Ich könnte diese Beispiele erweitern und fortsetzen, will dies aber nicht tun, sondern zur Grundfrage zurückkehren. Die Grundfrage lautet, wieso die Betroffenen, also die Verbraucher/innen, in all diesen eben genannten Fällen der Funktion- und Fehlsteuerung im Rechtssystem, kein Recht haben, diese Funktionsstörungen auf den Prüfstand des Rechts zu stellen? Was ist der Grund dafür, dass wir ihnen zwar die Möglichkeit geben bei der nächsten Bundes- oder Landtagswahl der einen Partei die Stimme zu entziehen und sie der anderen zu geben, ohne dass damit eine Gewähr verbunden wäre, dass das Rechtssystem als Funktionssystem dann korrigiert wird, wenn die Korrekturnotwendigkeit – natürlich nach ausführlicher Diskussion – erkannt worden ist.
Mit Sicherheit kann hier die Politik helfen – auch die Medien haben eine mitsteuernde Rolle und können dafür sorgen, dass Missstände in der Rechtsordnung erkannt und letztlich politisch – also durch gesetzgeberische Akte – korrigiert werden.
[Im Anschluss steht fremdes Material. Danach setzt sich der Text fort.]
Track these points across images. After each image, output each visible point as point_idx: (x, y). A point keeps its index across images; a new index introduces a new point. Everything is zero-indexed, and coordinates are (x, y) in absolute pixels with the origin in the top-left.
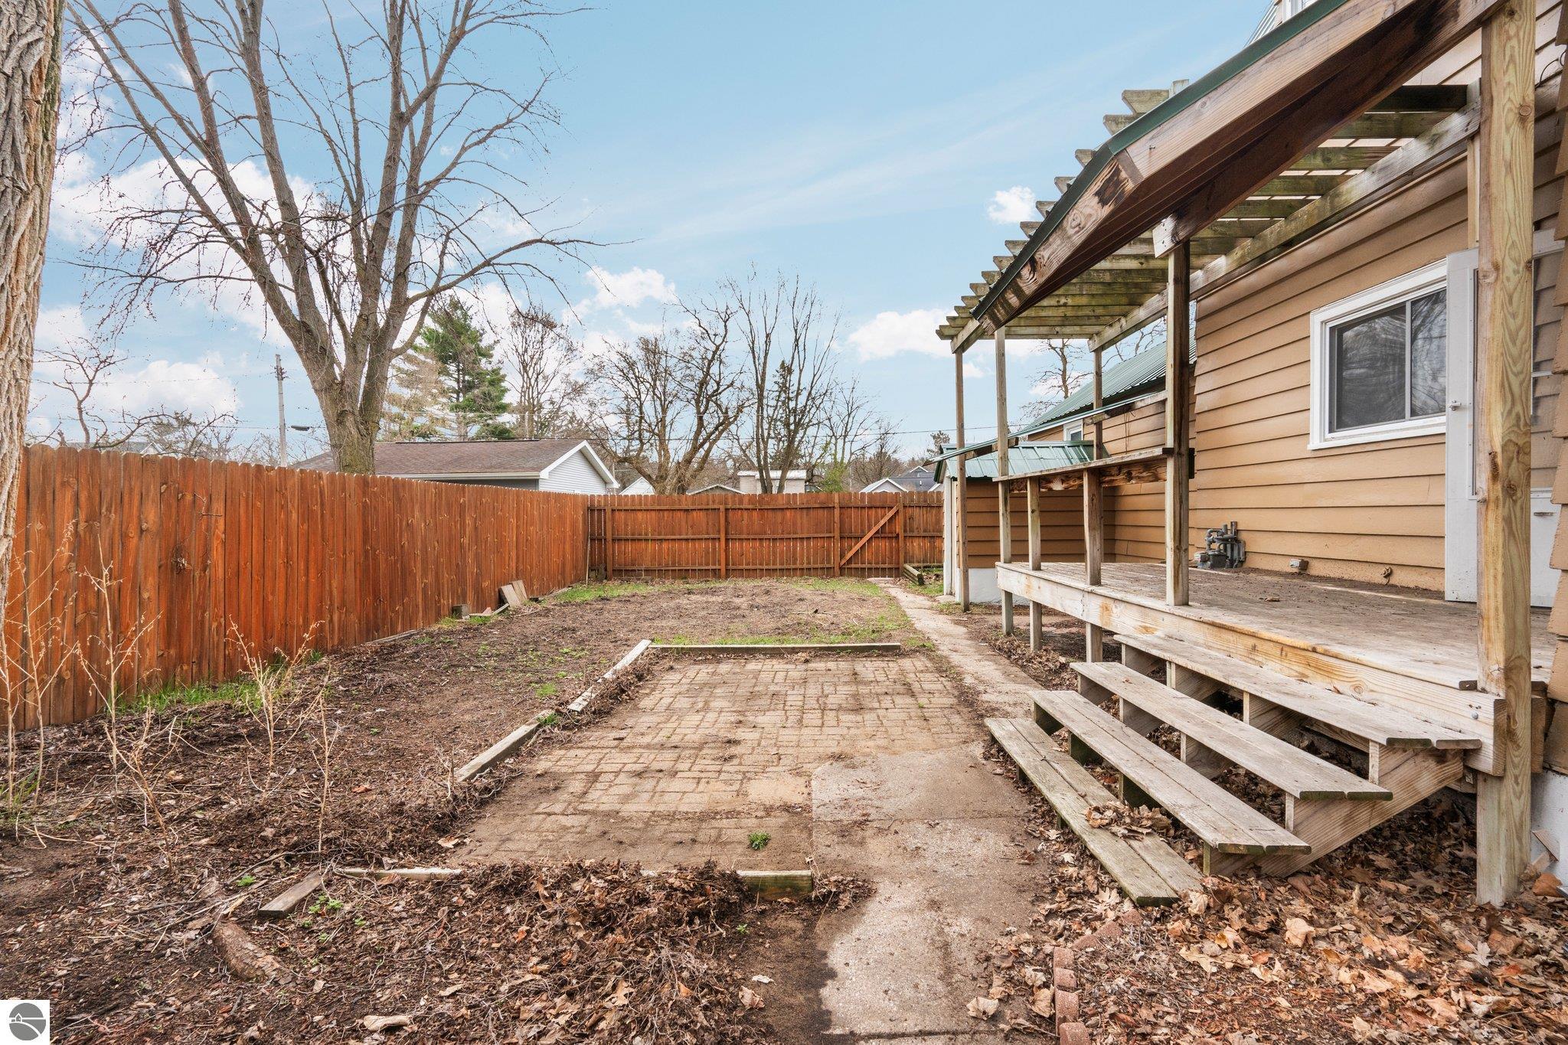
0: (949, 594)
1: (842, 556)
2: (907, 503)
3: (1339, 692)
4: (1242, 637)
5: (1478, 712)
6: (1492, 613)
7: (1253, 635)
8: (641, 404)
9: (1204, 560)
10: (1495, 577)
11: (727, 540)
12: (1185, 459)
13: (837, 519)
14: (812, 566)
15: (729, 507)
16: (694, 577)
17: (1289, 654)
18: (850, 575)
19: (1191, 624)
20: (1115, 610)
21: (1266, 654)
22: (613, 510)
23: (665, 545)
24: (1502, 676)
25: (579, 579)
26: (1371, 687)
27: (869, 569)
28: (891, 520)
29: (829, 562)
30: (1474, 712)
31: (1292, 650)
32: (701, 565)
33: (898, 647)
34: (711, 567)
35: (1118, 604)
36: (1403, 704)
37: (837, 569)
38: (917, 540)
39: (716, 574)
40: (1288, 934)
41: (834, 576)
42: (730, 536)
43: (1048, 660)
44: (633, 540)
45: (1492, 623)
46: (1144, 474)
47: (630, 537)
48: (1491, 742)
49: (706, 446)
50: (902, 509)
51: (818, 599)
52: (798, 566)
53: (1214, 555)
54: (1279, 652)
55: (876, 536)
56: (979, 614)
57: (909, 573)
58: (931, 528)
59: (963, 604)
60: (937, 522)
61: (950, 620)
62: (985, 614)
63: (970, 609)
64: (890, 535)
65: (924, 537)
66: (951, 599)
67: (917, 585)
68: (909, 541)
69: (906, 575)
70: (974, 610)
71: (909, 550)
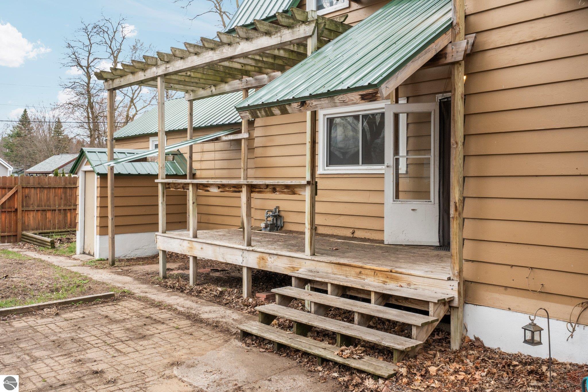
0: (82, 254)
2: (24, 185)
3: (402, 287)
4: (354, 268)
5: (453, 287)
6: (455, 255)
7: (361, 267)
9: (266, 227)
10: (456, 242)
12: (314, 186)
17: (378, 274)
19: (324, 264)
20: (269, 259)
21: (367, 275)
24: (458, 275)
26: (415, 283)
28: (11, 197)
30: (452, 287)
31: (379, 272)
33: (113, 295)
35: (272, 256)
36: (427, 288)
38: (32, 213)
40: (431, 372)
43: (211, 290)
45: (455, 257)
46: (285, 190)
48: (457, 296)
50: (20, 190)
53: (271, 224)
54: (373, 273)
56: (123, 266)
57: (34, 240)
58: (43, 204)
59: (111, 260)
60: (48, 199)
61: (110, 272)
62: (127, 266)
63: (117, 264)
64: (10, 210)
65: (38, 211)
66: (89, 257)
67: (48, 248)
68: (26, 215)
69: (28, 241)
70: (122, 264)
71: (26, 220)
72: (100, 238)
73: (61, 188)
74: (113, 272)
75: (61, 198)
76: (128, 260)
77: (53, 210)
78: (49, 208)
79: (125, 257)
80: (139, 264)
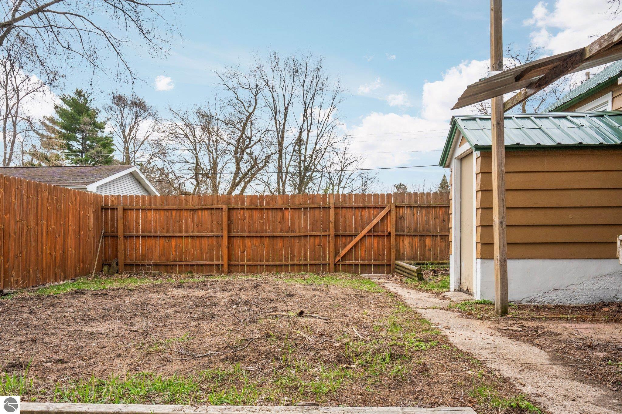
0: (458, 291)
1: (337, 254)
2: (398, 204)
8: (197, 154)
11: (230, 237)
13: (332, 218)
14: (308, 262)
15: (232, 206)
16: (198, 272)
18: (345, 271)
22: (125, 209)
23: (173, 242)
25: (86, 273)
27: (363, 265)
28: (383, 219)
29: (324, 259)
32: (206, 260)
34: (215, 263)
37: (332, 265)
38: (407, 239)
39: (219, 269)
41: (329, 272)
42: (233, 234)
44: (143, 237)
47: (140, 233)
49: (243, 184)
50: (393, 209)
51: (309, 295)
52: (296, 262)
55: (369, 235)
56: (526, 320)
57: (404, 269)
58: (421, 228)
59: (499, 304)
60: (428, 222)
61: (495, 329)
62: (533, 319)
63: (512, 312)
64: (382, 234)
65: (415, 236)
66: (465, 296)
67: (415, 280)
68: (401, 239)
69: (399, 271)
70: (523, 314)
71: (401, 248)
72: (482, 263)
73: (443, 207)
74: (499, 330)
75: (444, 220)
76: (537, 308)
77: (433, 236)
78: (428, 233)
79: (531, 301)
80: (561, 319)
Aber die Betroffenen selbst können nichts tun und das Rechtssystem selbst kann sich auch nicht helfen.
Nach meiner Meinung gehört es aber zu einem auf Funktionsfähigkeit gerichteten Rechtssystem hinzu, diesem System Korrekturnormen hinzuzufügen, die es erlauben, dass sich das System, wie weiland Münchhausen am Schopfe selbst aus dem Sumpf zieht. Luhmann und Teubner würden das die Selbststeuerungskraft, also die Autopoetik, des Systems nennen.
Damit bin ich am Ende meiner Geburtstagsgrüße angekommen: Nach meiner Meinung gebietet das Prinzip des Rechtsstaates die Schaffung von Korrekturnormen, die es erlauben, dass sich das System selbst korrigiert, wenn es Wettbewerbsverfälschungen, Diskriminierungen, Fehlanreize und ähnliches mehr enthält und dies aufgedeckt wird. Auf welchem Wege man den Korrekturmechanismus letztlich um- und durchsetzen würde, ist eine Frage, über die man sicher vertieft diskutierten müsste. Die Amts- und Landgerichte dürften überfordert sein – aller Wahrscheinlichkeit nach wäre die Korrektur des Rechtssystems entweder eine Aufgabe der obersten Gerichtshöfe in bestimmten Rechtsbereichen und/oder eine Aufgabe des Bundesverfassungsgerichtes. Letztlich aber, und darum geht es mir, muss die Erkenntnis um sich greifen, dass das Rechtssystem auf Funktionalität angelegt ist und deshalb einer Korrekturnorm zwingend bedarf, wenn Funktionsstörungen erkannt sind. Geschieht dies nicht, so verliert der Rechtsstaat letztlich seine Glaubwürdigkeit und Legitimation, die im Kern darin besteht, dass das Recht angemessen, verhältnismäßig, diskriminierungsfrei und sozialadäquat seine Steuerungsfunktion erfüllt und dafür zur Überprüfung den Rechtsweg eröffnet.